Dinosaur Jr.

»Sweep It Into Space«

Jagjaguwar

Es kommt der Moment – periodisch und unausweichlich – da lächelt einem die Frage ins Gesicht: »Was machst du eigentlich mit deinem Leben?« Kombiniert mit der beißenden Nebenfrage: »Und was soll der ganze Scheiß überhaupt?« Puuuuh. Okay, also ja eh, ich mein’ … »Nein, keine Ausflüchte, ernsthaft!« Ogottogott. Gegenfrage: Gibt es darauf überhaupt gute Antworten? Ja, oder zumindest vielleicht. Joseph Donald Mascis Jr. aka J Mascis hat die Antwort gefunden, er spielt seit über 37 Jahren E-Gitarre. Er hat diese Band Dinosaur Jr. (das »Jr.« hat übrigens nix mit Mascis’ Namen zu tun, sondern wurde angefügt wegen eines Rechtsstreits mit der Band Dinosaurs) gegründet. Die Dinosaurier (langsam passt der Name) machen seit bald vier Jahrzehnten (ja, wir werden alle älter) ein und dieselbe Platte. Diese Platte ist jedes Mal wieder gut.
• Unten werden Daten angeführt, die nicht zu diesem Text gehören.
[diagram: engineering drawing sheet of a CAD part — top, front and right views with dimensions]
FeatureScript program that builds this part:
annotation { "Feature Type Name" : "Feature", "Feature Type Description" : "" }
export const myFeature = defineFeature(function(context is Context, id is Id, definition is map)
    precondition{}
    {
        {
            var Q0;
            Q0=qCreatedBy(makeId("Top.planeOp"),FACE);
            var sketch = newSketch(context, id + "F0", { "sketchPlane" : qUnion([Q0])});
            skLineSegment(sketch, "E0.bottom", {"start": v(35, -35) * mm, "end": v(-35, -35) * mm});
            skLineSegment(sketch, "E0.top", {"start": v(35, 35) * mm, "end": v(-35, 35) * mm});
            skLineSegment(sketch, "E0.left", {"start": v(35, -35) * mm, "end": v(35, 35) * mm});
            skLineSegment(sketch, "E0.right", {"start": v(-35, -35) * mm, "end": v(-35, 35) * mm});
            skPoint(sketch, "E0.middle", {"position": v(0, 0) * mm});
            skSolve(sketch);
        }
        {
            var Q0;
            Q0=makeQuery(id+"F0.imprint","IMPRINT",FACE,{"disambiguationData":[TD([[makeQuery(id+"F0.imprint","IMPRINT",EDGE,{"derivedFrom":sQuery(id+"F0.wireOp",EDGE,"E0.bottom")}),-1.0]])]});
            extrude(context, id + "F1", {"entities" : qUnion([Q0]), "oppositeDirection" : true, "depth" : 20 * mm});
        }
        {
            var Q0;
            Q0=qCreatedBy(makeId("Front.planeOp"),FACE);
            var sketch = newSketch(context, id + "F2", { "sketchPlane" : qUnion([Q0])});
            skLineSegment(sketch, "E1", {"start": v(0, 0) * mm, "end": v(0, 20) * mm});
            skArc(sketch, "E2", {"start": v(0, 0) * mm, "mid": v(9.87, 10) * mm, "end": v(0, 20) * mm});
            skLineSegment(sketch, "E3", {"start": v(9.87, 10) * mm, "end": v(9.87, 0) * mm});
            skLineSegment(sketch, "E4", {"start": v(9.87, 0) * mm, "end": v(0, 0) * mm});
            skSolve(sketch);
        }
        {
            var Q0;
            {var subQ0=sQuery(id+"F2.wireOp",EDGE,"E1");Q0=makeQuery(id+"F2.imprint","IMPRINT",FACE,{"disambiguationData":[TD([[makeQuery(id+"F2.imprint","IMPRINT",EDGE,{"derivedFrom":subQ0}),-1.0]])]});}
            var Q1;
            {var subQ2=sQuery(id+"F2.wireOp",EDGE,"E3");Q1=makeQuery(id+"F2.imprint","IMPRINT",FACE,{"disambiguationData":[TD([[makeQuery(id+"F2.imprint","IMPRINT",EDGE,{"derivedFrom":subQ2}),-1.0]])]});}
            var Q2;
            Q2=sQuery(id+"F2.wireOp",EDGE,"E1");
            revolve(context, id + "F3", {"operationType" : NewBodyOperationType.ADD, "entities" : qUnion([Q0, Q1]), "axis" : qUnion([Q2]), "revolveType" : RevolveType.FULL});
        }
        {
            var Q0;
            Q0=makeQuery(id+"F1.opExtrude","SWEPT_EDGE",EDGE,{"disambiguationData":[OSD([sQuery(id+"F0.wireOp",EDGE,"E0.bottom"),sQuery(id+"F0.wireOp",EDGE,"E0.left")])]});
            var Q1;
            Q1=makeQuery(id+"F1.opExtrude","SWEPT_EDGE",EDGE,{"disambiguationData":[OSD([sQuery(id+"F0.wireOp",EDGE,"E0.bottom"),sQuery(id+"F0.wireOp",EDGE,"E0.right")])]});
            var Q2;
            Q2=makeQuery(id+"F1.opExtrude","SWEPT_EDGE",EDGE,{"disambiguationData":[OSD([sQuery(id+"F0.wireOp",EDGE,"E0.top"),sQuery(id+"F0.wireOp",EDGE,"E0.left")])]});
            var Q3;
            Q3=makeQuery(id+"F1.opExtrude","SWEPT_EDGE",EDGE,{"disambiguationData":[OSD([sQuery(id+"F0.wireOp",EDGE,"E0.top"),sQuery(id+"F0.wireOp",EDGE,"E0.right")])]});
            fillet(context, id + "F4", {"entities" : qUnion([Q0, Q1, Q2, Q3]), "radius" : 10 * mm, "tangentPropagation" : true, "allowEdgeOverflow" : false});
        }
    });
So auch 2021 »Sweep It Into Space«. Kaum aufgelegt, umhüllt die Hörer*innen ein samtweicher Flaum aus Gitarrensound, der das bei Rock eher seltene Gefühl vermittelt, genau das Richtige zu tun. Nämlich jetzt nichts anderes zu machen, als einfach mal diese Platte zu hören. Der Sound ist krachig und melodisch. Die Stimme von J Mascis säuselt ihr Programm an Lebensproblemen runter, dem kann man versuchen zu folgen oder auch nicht. Wir haben alle diesen Kram, über den wir so nachdenken müssen. Es ist ja auch eh gut drüber zu reden, aber wichtiger ist das Gitarrenspielen. J Masics hat nie einen Hehl draus gemacht, dass er mit dem ganzen Kram nicht zurechtkommt. Eigentlich ging es ihm immer scheiße. Erfolg bringt da nicht viel. Er ist dann in das Haus des Vorbild-Buddhisten Robert Thurman (nicht nur verantwortlich für die Zeugung, sondern auch für den seltsamen Vornamen von Uma उमा Thurman) gezogen. Dann holte J Mascis sich mit Mata Amritanandamayi noch Unterstützung von Guru-Seite. Die hier gefundene spirituelle Ruhe ist ihm zu gönnen und alle Hörer*innen profitieren davon, wenn sie Dinosaur Jr. lauschen. All diese Fragen treten in den Hintergrund und ein Aufgehobensein im formlosen Strom krachig-melodischen Daseins wird erlaubt. Herrlich und wirklich erhebend. Nach dem Aufwachen kann, wer will, sich die Frage stellen, weshalb Spiritualität fast immer etwas mit Reichtum zu tun hat. Aber ach, das sind halt alles so Fragen und Guru Mata Amritanandamayi sagt dazu schließlich auch lieber nix mehr.